§ **What is required**
Only one stretch of the data below is wanted: the lines from the one with "3. Where does" through the one with "2. Reverend Mann", repeated exactly.

§ **Extracted material**
═══

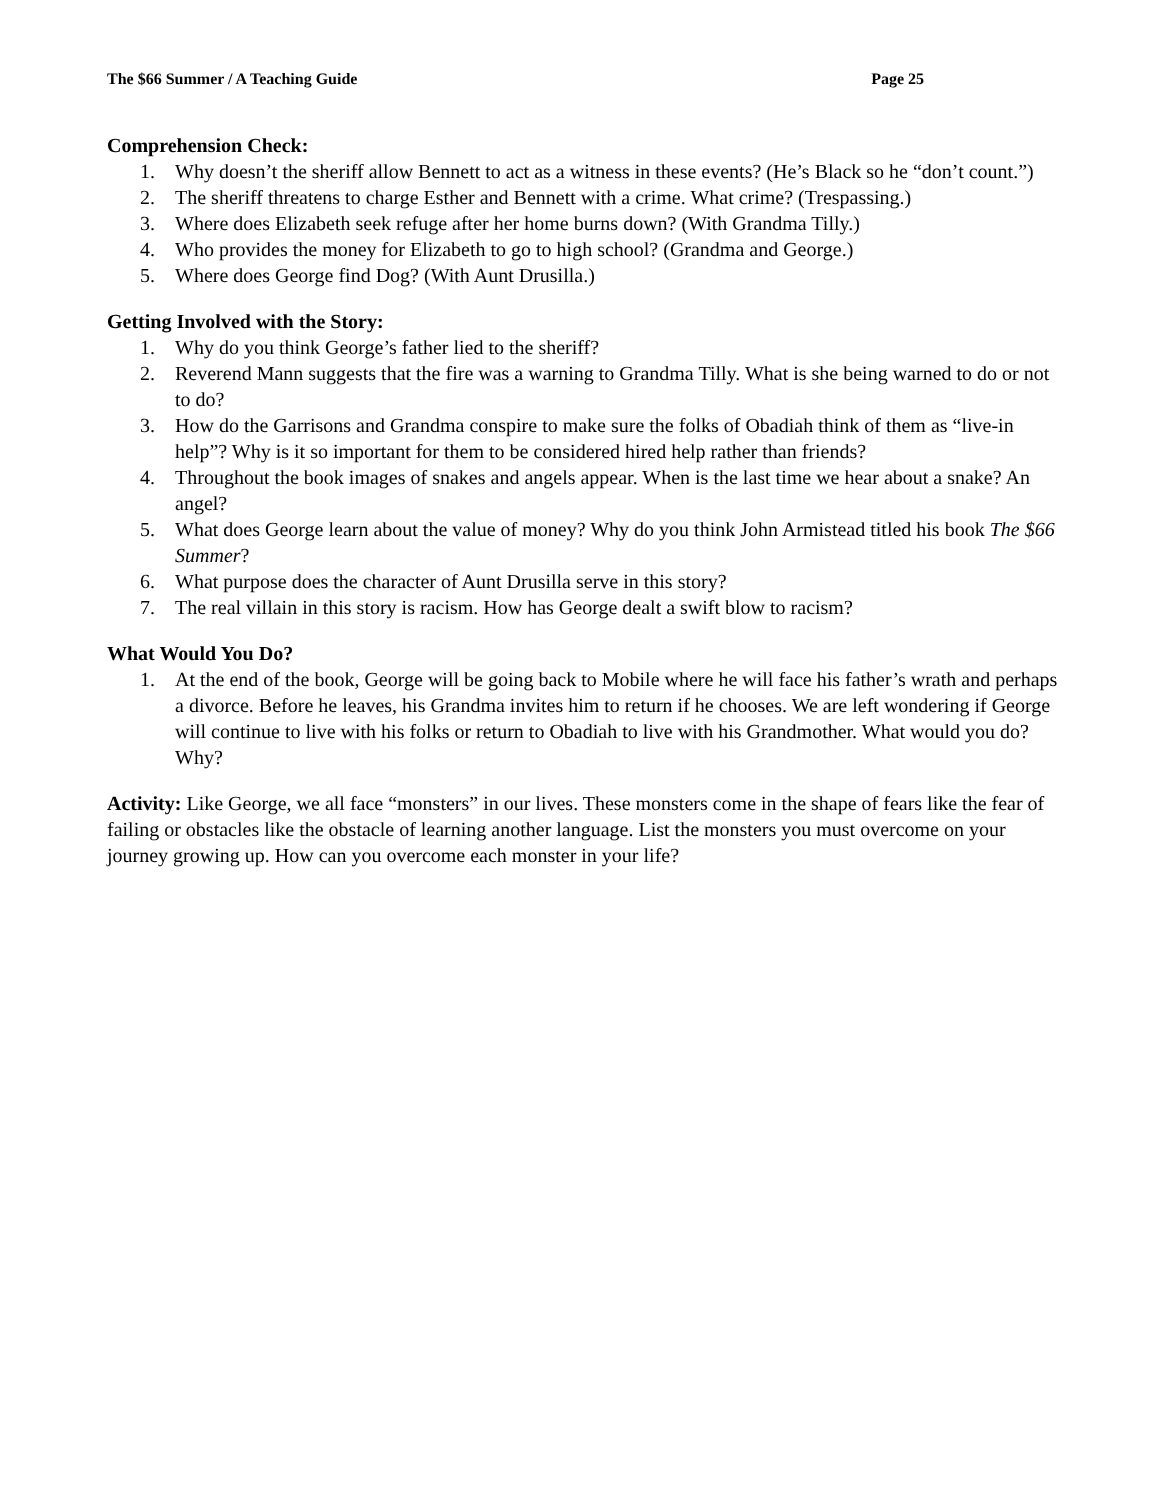The $66 Summer / A Teaching Guide Page 25
Comprehension Check:
1. Why doesn’t the sheriff allow Bennett to act as a witness in these events? (He’s Black so he “don’t count.”)
2. The sheriff threatens to charge Esther and Bennett with a crime. What crime? (Trespassing.)
3. Where does Elizabeth seek refuge after her home burns down? (With Grandma Tilly.)
4. Who provides the money for Elizabeth to go to high school? (Grandma and George.)
5. Where does George find Dog? (With Aunt Drusilla.)
Getting Involved with the Story:
1. Why do you think George’s father lied to the sheriff?
2. Reverend Mann suggests that the fire was a warning to Grandma Tilly. What is she being warned to do or not to do?
3. How do the Garrisons and Grandma conspire to make sure the folks of Obadiah think of them as “live-in help”? Why is it so important for them to be considered hired help rather than friends?
4. Throughout the book images of snakes and angels appear. When is the last time we hear about a snake? An angel?
5. What does George learn about the value of money? Why do you think John Armistead titled his book The $66 Summer?
6. What purpose does the character of Aunt Drusilla serve in this story?
7. The real villain in this story is racism. How has George dealt a swift blow to racism?
What Would You Do?
1. At the end of the book, George will be going back to Mobile where he will face his father’s wrath and perhaps a divorce. Before he leaves, his Grandma invites him to return if he chooses. We are left wondering if George will continue to live with his folks or return to Obadiah to live with his Grandmother. What would you do? Why?
Activity: Like George, we all face “monsters” in our lives. These monsters come in the shape of fears like the fear of failing or obstacles like the obstacle of learning another language. List the monsters you must overcome on your journey growing up. How can you overcome each monster in your life?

═══

§ **Written answer**
3. Where does Elizabeth seek refuge after her home burns down? (With Grandma Tilly.)
4. Who provides the money for Elizabeth to go to high school? (Grandma and George.)
5. Where does George find Dog? (With Aunt Drusilla.)
Getting Involved with the Story:
1. Why do you think George’s father lied to the sheriff?
2. Reverend Mann suggests that the fire was a warning to Grandma Tilly. What is she being warned to do or not to do?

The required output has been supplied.